Provided text:

  • Dvorak Cello Concerto

    Gramophone April 1999

    Favourite Cello Concertos

    A first-class package in every way. Julian Lloyd Webber has a firm, richly coloured and full-focused tone; moreover it records well. His lyrical warmth projects tellingly over the entire range. His account of the great Dvorak concerto is full of passionate feeling, with a tender Adagio, and Neumann and the Czech Philharmonic give him thoroughly persuasive backing. His performance of the Elgar concerto has the huge advantage of Lord Menuhin as his partner. Lloyd Webber proved that the original uncut version of Tchaikovsky’s Rococo Variations is superior to the truncated version used in most other recordings. Among the encores the lovely Traumerei stands out for its freely improvisational feeling. Ivan March

  • Dvorak Cello Concerto

    Daily Mail 26th March 1999

    FAVOURITE CELLO CONCERTOS

    I PREFER Julian Lloyd Webber’s Elgar Cello Concerto to Jacqueline Du Pre’s. And you can now get his noble performance without having Menuhin’s anaemic Enigma Variations, because it has been re-issued in a set of cello concertos. I have a soft spot for JLW’s Dvorak Concerto, too, and it is also now in better company than on its original CD. The other main works here are Tchaikovsky’s Rococo Variations and Saint-Saens’s A minor Concerto. The package also includes shorter works including Faure’s Elegie and Saint-Saens’s Allegro Appassionato and The Swan. Tully Potter

  • Dvorak Cello Concerto

    The Edmonton Journal 9th November 1991

    Master cellist shows lyrical intensity

    Cellist Julian Lloyd Webber took the stage Friday night and thrilled the audience with his fervent playing and beautiful tone. The featured soloist with the Edmonton Symphony, Lloyd Webber gave an intense performance of one of the crown jewels of the cello repertoire – the Dvorak concerto. The slow second movement, with its heart-melting lyricism, showed Lloyd Webber at his best; playing with a singing, centred tone with the warmth of burnished gold. The cadenza was song-ful rather than virtuosic and displayed the cellist’s musicianship in his sensitive phrasing. Guest conductor Stuart Bedford elicited a warm, rich sound from the orchestra that supported the soloist without overwhelming him.

Data for review:

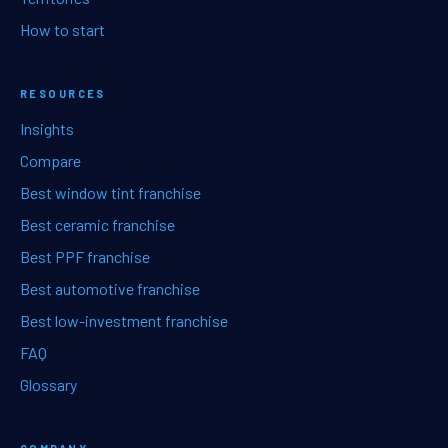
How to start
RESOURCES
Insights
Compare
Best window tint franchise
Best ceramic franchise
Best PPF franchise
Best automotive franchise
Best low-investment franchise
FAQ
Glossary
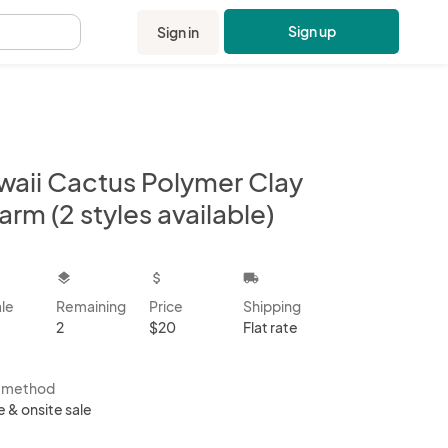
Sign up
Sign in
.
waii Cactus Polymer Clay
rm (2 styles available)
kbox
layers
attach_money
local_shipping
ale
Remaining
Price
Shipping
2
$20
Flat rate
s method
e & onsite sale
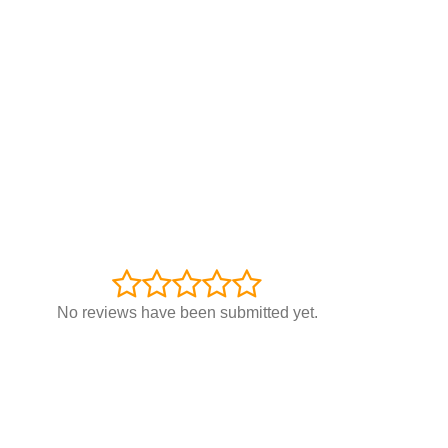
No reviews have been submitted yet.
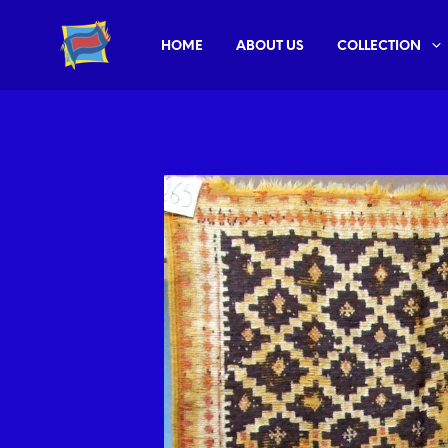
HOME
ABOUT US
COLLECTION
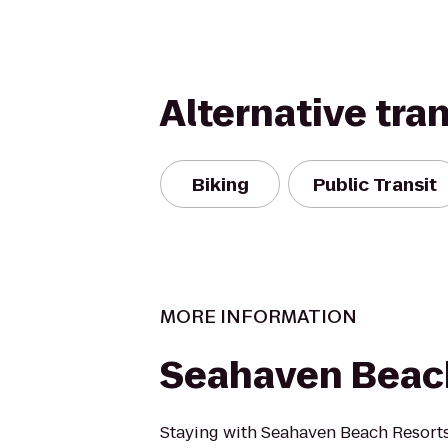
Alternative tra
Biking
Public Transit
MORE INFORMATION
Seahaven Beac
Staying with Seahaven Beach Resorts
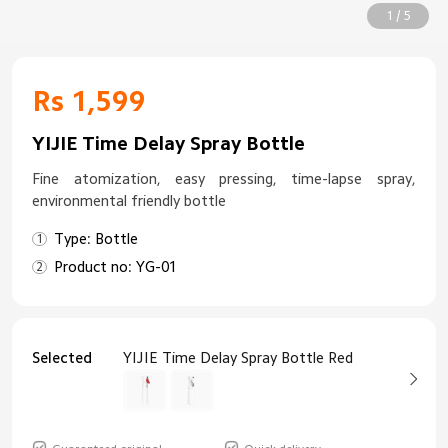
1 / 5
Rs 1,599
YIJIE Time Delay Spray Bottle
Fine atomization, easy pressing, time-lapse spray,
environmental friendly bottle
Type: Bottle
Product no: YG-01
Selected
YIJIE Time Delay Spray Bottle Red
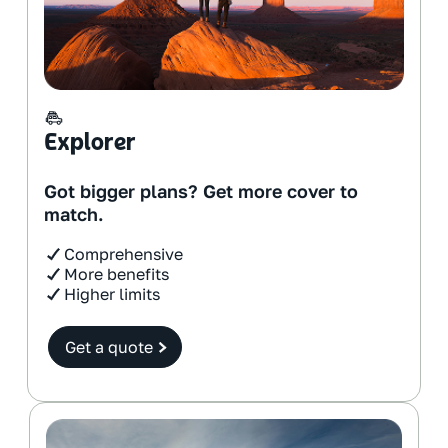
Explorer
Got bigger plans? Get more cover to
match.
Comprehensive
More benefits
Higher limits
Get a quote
...
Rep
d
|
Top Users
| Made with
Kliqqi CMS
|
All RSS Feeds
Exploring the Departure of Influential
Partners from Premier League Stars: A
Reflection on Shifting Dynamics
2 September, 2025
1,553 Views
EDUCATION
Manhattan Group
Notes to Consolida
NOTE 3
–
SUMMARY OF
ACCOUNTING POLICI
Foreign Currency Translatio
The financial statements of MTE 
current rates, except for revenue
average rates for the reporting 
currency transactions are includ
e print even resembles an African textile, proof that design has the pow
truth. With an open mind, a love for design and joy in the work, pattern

Work request A:
Answer these questions about the cello concerto reviews:
(i) In the Gramophone review, who partners Lloyd Webber in the Elgar concerto?
(ii) In the Daily Mail review, whose recording of the Elgar Cello Concerto does the reviewer like less than Lloyd Webber's?
(iii) In the Edmonton Journal review, who was the guest conductor?
Work request B:
Write what comes next in the cello concerto reviews, starting after the last sentence.

Task response A:
(i) Lord Menuhin
(ii) Jacqueline Du Pre's
(iii) Stuart Bedford

Task response B:
  • Dvorak Cello Concerto

    Which Compact Disc? August 1989

    TACKLING A WAR HORSE

    Julian Lloyd-Webber takes Dvorak’s Cello Concerto to Prague. DVORAK CELLO CONCERTO OP104/CARNIVAL OVERTURE OP921. Julian Lloyd Webber, cello; Czech PO/Vaclav Neumann. Philips 422 387-2. Over the years, Julian Lloyd Webber has come to be associated mainly with twentieth-century repertoire. His recording of Elgar’s Cello Concerto under Yehudi Menuhin won Best British Classical Recording of 1986. It was interesting to discover why it had taken so long for him to take on that other great war-horse, the Dvorak Concerto. The characteristic lean, silvery sound of the orchestra’s strings has been perfectly captured. Heroic gestures abound, but so do moments of great subtlety. JV

  • Delius Romance

    Classicalsource.com September 24, 2012

    Julian Lloyd Webber & John Lenehan at Wigmore Hall – Ireland and Delius

    Julian Lloyd Webber is a passionate advocate of both these composers, and with regular accompanist John Lenehan has a long standing familiarity with each work, and indeed discovered Delius’s Romance in 1976. This early composition from 1896 bears some similarity to the shorter works by Faure for cello and piano, and here was given a sunny countenance and warm tone, its main melody lightly elusive but attractive. The mood was in direct contrast to the Ireland, which initially complemented the rainstorm outside. Lloyd Webber’s tone throughout this was probing in the mid-register, and the high notes were completely secure. Delius’s Caprice and Elegy is from 1930 and is much more concise than the Romance. Lloyd Webber’s cantabile line gave the melody a light touch, and the chromatic Elegy was soft-hearted but profound.